It's simple really, for others looking how:
command1 & command2
the ampersand in between makes both/multiple commands execute simultaneously without waiting for first/previous command to finish.

Now the issue is when I run this script, i can't do other day-to-day tasks as CLI is waiting for this scritp to finish, which it never will as command1 and command2 are both never ending commands. they are basically constantly doing something to the system.

bottomline: I have managed to run both commands together but now I can't do anything in CLI as its waiting for my bash script to end.

isn't there a way i can make an application or bash script run in non-blocking mode? to have my CLI free for other things?

a cheat could be to use webmin for executing such scripts but I think ubuntu-server must have a better solution to start never-ending applications, like servers, in the background.

also I would like to autostart this script in non-blocking mode so i don't have to do this everytime, but that's relatively simpler I guess.

any ideas will be greatly appreciated.

Cheers!
Johl


----------



## lotuseclat79 (Sep 12, 2003)

Hi Johl,

Typically, from a command line, to be able to have control from a Terminal window when executing a single command, I have always used the ampersand (&) at the end in order to shove the command process into the backrgound (as opposed to the foreground where you must wait for termination of the command in order to proceed).

Example:
$ command &

You might experiment with what you have already done, i.e. try:
$ command1 & command2 &

I think that this will execute both of your commands individually in the background, one after the other in order.

I am not sure your explanation above in your message is accurate, i.e. I think that command1 was initially executed in the background, and command2 was executed in the foreground because you terminated the command line with <Enter>.

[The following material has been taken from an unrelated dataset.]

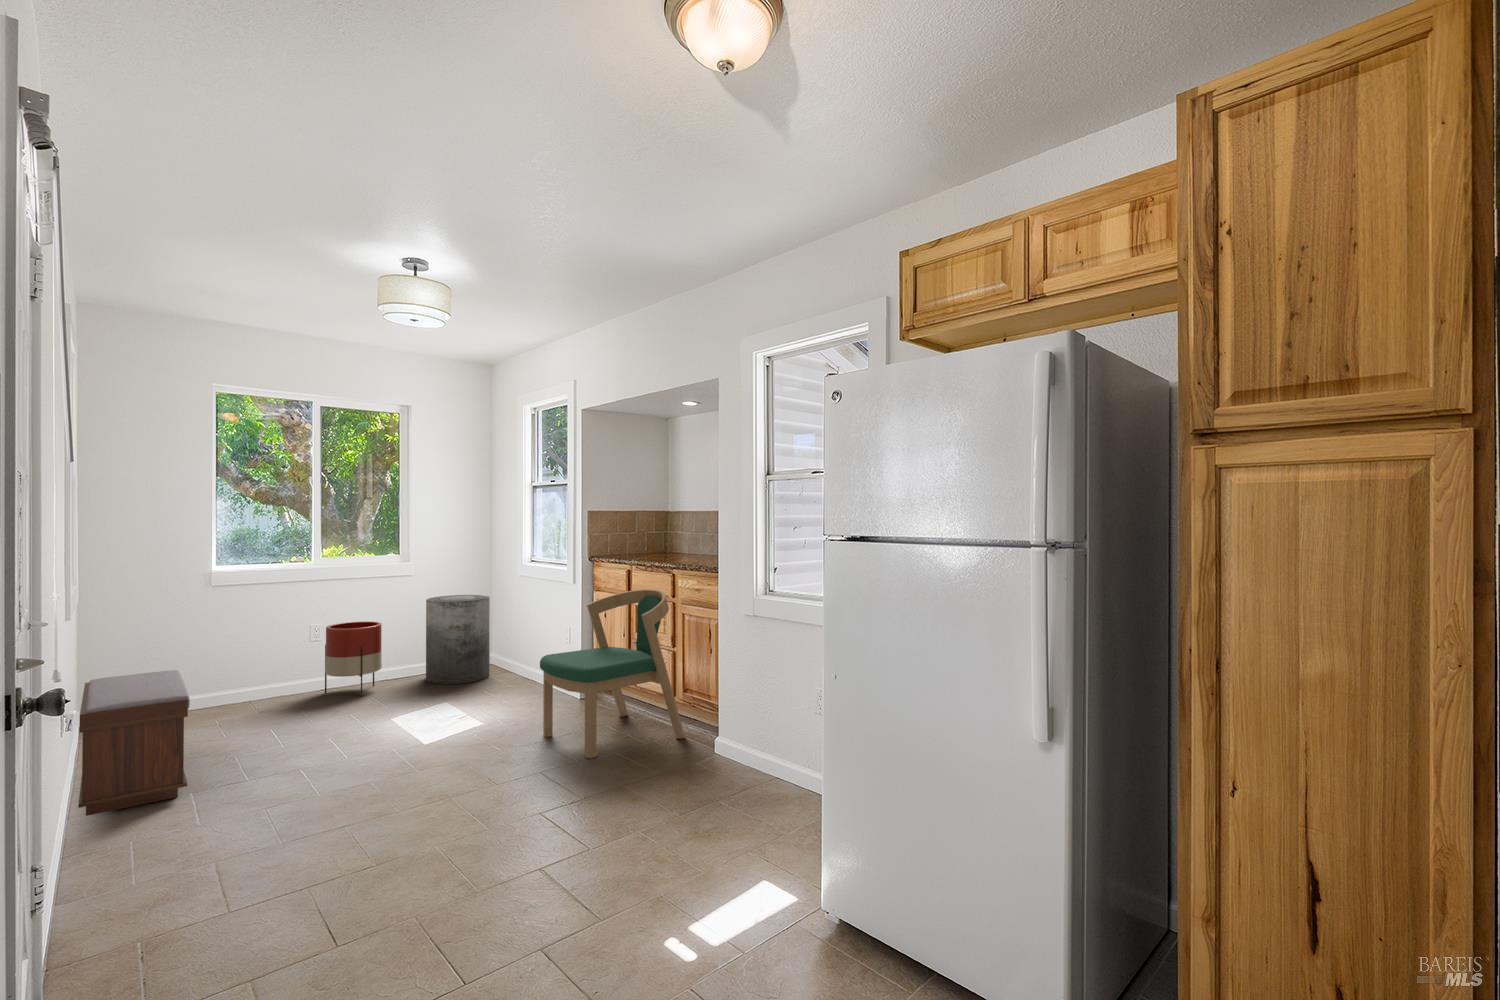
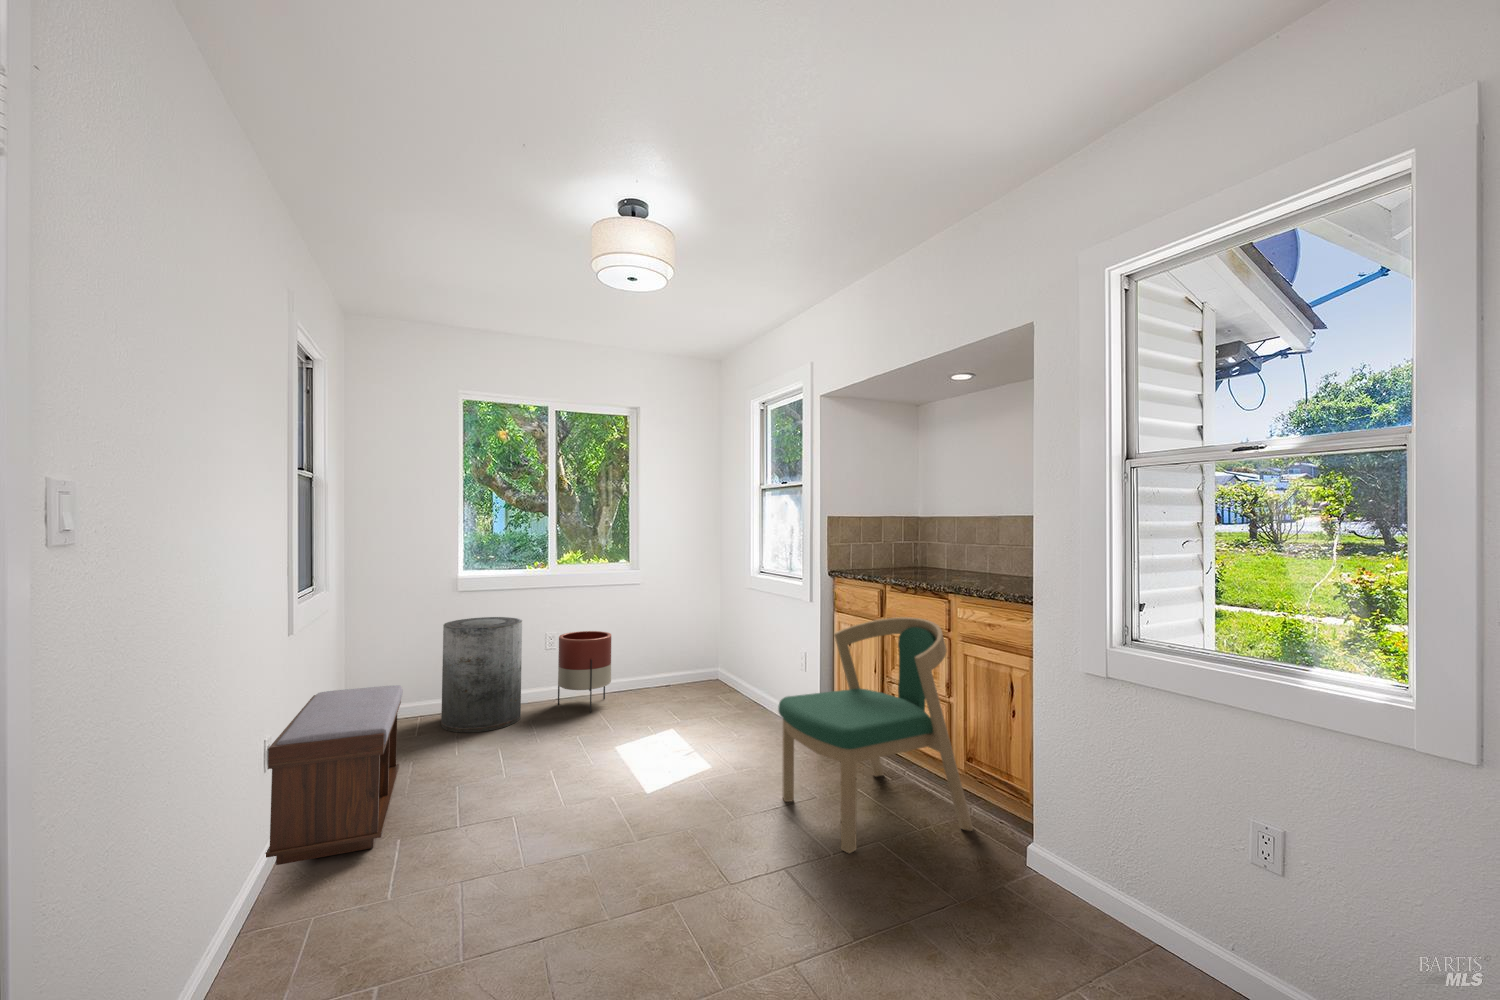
trash can: present [426,595,490,684] -> present [441,617,522,732]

When things go awry and a Terminal window hangs or appears to, in order to get control back, there are several alternatives. For instance, you can instantiate another Terminal window, or if you think the Terminal window is stuck by some system problem, you can try Force Quit - right-click and Add it's icon to the main panel in order to use it, then left-click on the Force Quit icon, and then left-click inside the Terminal window which should terminate the Terminal window.

-- Tom


----------



## cassamine (Nov 22, 2002)

Forgot to reply sooner..

That worked  yaay

Thanks mates


----------



## tomdkat (May 6, 2006)

lotuseclat79 said:


> When things go awry and a Terminal window hangs or appears to, in order to get control back, there are several alternatives. For instance, you can instantiate another Terminal window, or if you think the Terminal window is stuck by some system problem, you can try Force Quit - right-click and Add it's icon to the main panel in order to use it, then left-click on the Force Quit icon, and then left-click inside the Terminal window which should terminate the Terminal window.


Um, he's not running in GUI mode so there are no icons and no "force quit". 

In this case, he'll need to open a new login session, login, and start kill processes OR he can possibly issue a Control-Z to suspend the foreground process(es) and then he can kill them or resume them, as appropriate.

Johl, in Unix land, the "CLI" is called the "shell". The Unix shell has a LOT of capability for running processes in the background as well as doing neat things with scripting. The more you learn about using the Unix shell, the stronger the Force will be with you. 

On Ubuntu, bash is the shell you're using so you might want to read up on the bash shell to learn its features, functions, and capabilities.

Enjoy!

Peace...


----------